Americans are expressing more optimism about their personal financial prospects, but big majorities remain dissatisfied over wage growth and the cost of living, the latest Allstate/National Journal Heartland Monitor Poll has found.
Across a range of measures, the survey found that the robust job gains of recent months and record highs in the stock market have not fundamentally lifted the cloud of economic anxiety that has lingered over the public since the Great Recession. Despite some improvement, opinions about the economy's current state—both overall and on specific measures like the job situation and wage growth—remain more negative than positive, the poll found.
But the survey found that a growing share of Americans believe the clouds may part in the coming months: Forty-four percent of those polled expect their financial situation to improve over the next year.

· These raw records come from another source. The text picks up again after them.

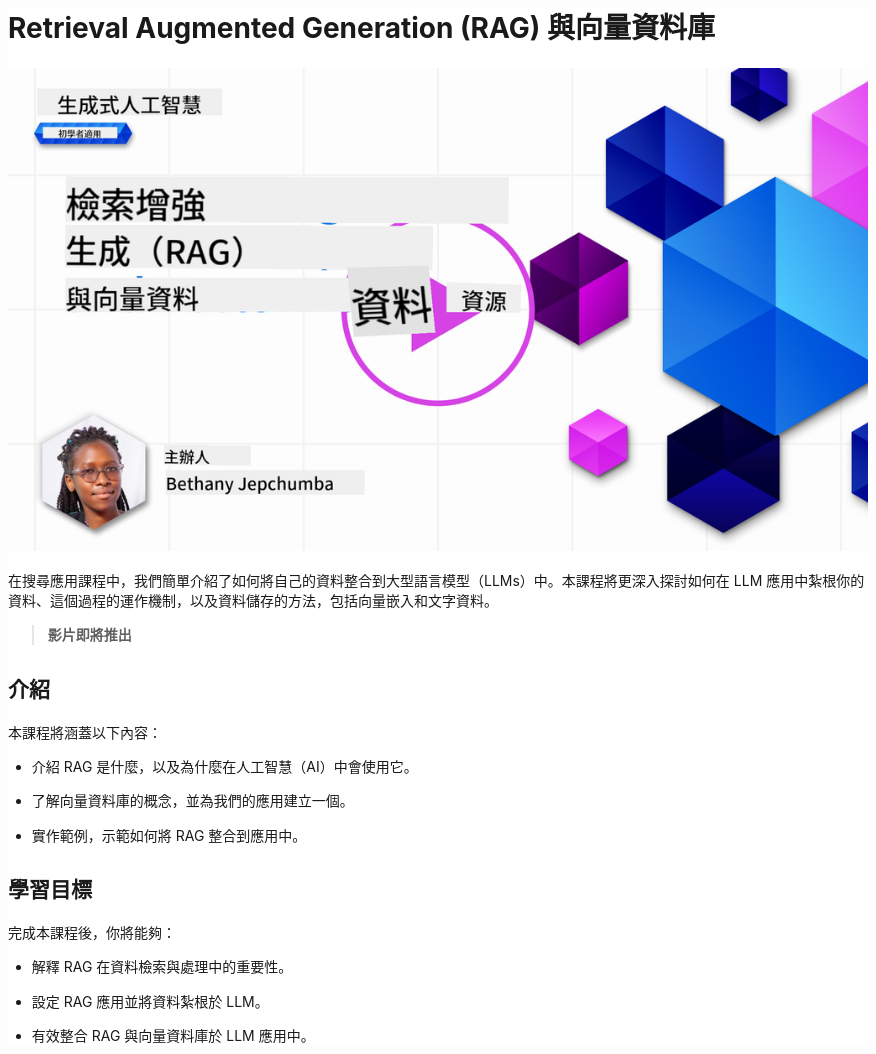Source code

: 
# Retrieval Augmented Generation (RAG) 與向量資料庫

[![Retrieval Augmented Generation (RAG) and Vector Databases](../../../translated_images/15-lesson-banner.ac49e59506175d4fc6ce521561dab2f9ccc6187410236376cfaed13cde371b90.tw.png)](https://aka.ms/gen-ai-lesson15-gh?WT.mc_id=academic-105485-koreyst)

在搜尋應用課程中，我們簡單介紹了如何將自己的資料整合到大型語言模型（LLMs）中。本課程將更深入探討如何在 LLM 應用中紮根你的資料、這個過程的運作機制，以及資料儲存的方法，包括向量嵌入和文字資料。

> **影片即將推出**

## 介紹

本課程將涵蓋以下內容：

- 介紹 RAG 是什麼，以及為什麼在人工智慧（AI）中會使用它。

- 了解向量資料庫的概念，並為我們的應用建立一個。

- 實作範例，示範如何將 RAG 整合到應用中。

## 學習目標

完成本課程後，你將能夠：

- 解釋 RAG 在資料檢索與處理中的重要性。

- 設定 RAG 應用並將資料紮根於 LLM。

- 有效整合 RAG 與向量資料庫於 LLM 應用中。

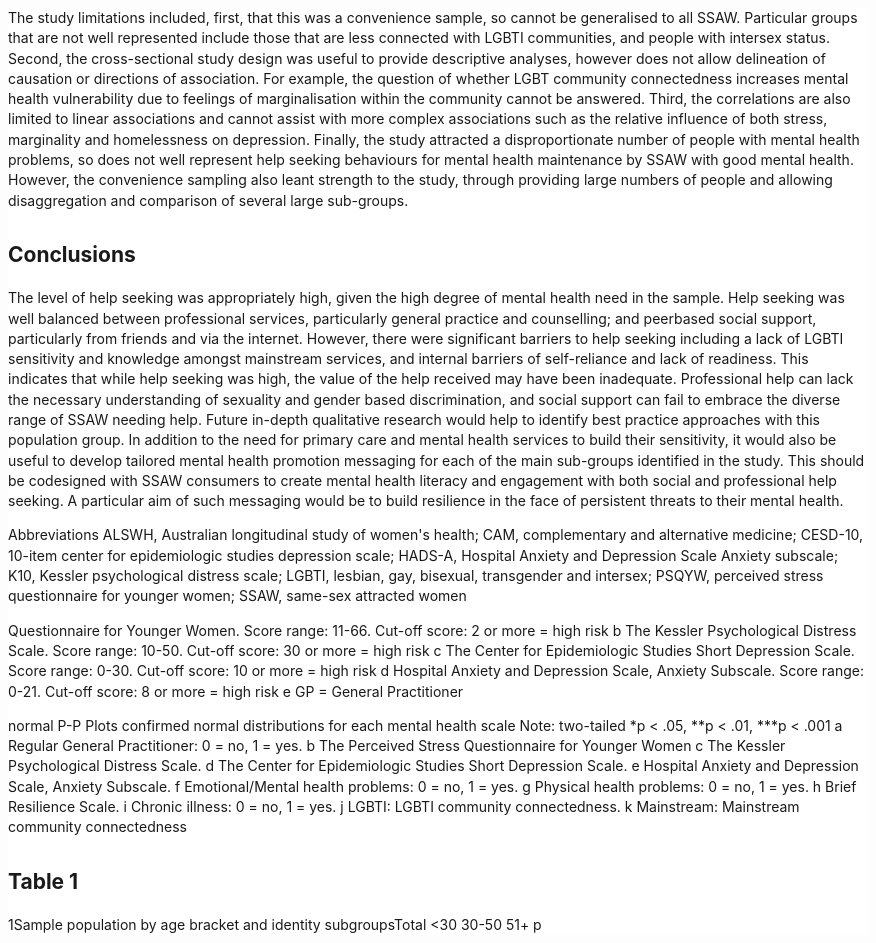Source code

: The study limitations included, first, that this was a convenience sample, so cannot be generalised to all SSAW. Particular groups that are not well represented include those that are less connected with LGBTI communities, and people with intersex status. Second, the cross-sectional study design was useful to provide descriptive analyses, however does not allow delineation of causation or directions of association. For example, the question of whether LGBT community connectedness increases mental health vulnerability due to feelings of marginalisation within the community cannot be answered. Third, the correlations are also limited to linear associations and cannot assist with more complex associations such as the relative influence of both stress, marginality and homelessness on depression. Finally, the study attracted a disproportionate number of people with mental health problems, so does not well represent help seeking behaviours for mental health maintenance by SSAW with good mental health. However, the convenience sampling also leant strength to the study, through providing large numbers of people and allowing disaggregation and comparison of several large sub-groups.


## Conclusions

The level of help seeking was appropriately high, given the high degree of mental health need in the sample. Help seeking was well balanced between professional services, particularly general practice and counselling; and peerbased social support, particularly from friends and via the internet. However, there were significant barriers to help seeking including a lack of LGBTI sensitivity and knowledge amongst mainstream services, and internal barriers of self-reliance and lack of readiness. This indicates that while help seeking was high, the value of the help received may have been inadequate. Professional help can lack the necessary understanding of sexuality and gender based discrimination, and social support can fail to embrace the diverse range of SSAW needing help. Future in-depth qualitative research would help to identify best practice approaches with this population group. In addition to the need for primary care and mental health services to build their sensitivity, it would also be useful to develop tailored mental health promotion messaging for each of the main sub-groups identified in the study. This should be codesigned with SSAW consumers to create mental health literacy and engagement with both social and professional help seeking. A particular aim of such messaging would be to build resilience in the face of persistent threats to their mental health.

Abbreviations ALSWH, Australian longitudinal study of women's health; CAM, complementary and alternative medicine; CESD-10, 10-item center for epidemiologic studies depression scale; HADS-A, Hospital Anxiety and Depression Scale Anxiety subscale; K10, Kessler psychological distress scale; LGBTI, lesbian, gay, bisexual, transgender and intersex; PSQYW, perceived stress questionnaire for younger women; SSAW, same-sex attracted women


Questionnaire for Younger Women. Score range: 11-66. Cut-off score: 2 or more = high risk b The Kessler Psychological Distress Scale. Score range: 10-50. Cut-off score: 30 or more = high risk c The Center for Epidemiologic Studies Short Depression Scale. Score range: 0-30. Cut-off score: 10 or more = high risk d Hospital Anxiety and Depression Scale, Anxiety Subscale. Score range: 0-21. Cut-off score: 8 or more = high risk e GP = General Practitioner


normal P-P Plots confirmed normal distributions for each mental health scale Note: two-tailed *p < .05, **p < .01, ***p < .001 a Regular General Practitioner: 0 = no, 1 = yes. b The Perceived Stress Questionnaire for Younger Women c The Kessler Psychological Distress Scale. d The Center for Epidemiologic Studies Short Depression Scale. e Hospital Anxiety and Depression Scale, Anxiety Subscale. f Emotional/Mental health problems: 0 = no, 1 = yes. g Physical health problems: 0 = no, 1 = yes. h Brief Resilience Scale. i Chronic illness: 0 = no, 1 = yes. j LGBTI: LGBTI community connectedness. k Mainstream: Mainstream community connectedness

## Table 1
1Sample population by age bracket and identity subgroupsTotal 
<30 
30-50 
51+ 
p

That's the most optimism expressed on that question since June 2013. Moreover, the improvement has been concentrated among groups that have consistently expressed the most skepticism about President Obama, including white men with a college degree, and white men and women without one. "[The economy] seems to be going in the right direction now, so I expect it to keep getting better," says Mindy Bentley, a Republican stay-at-home mother in Winchester, Kentucky, who responded to the poll.
On many measures, the poll found some indications of expanding optimism, but mostly evidence of how deeply entrenched economic anxiety remains nearly six years after economists officially declared the end to the Great Recession in June 2009.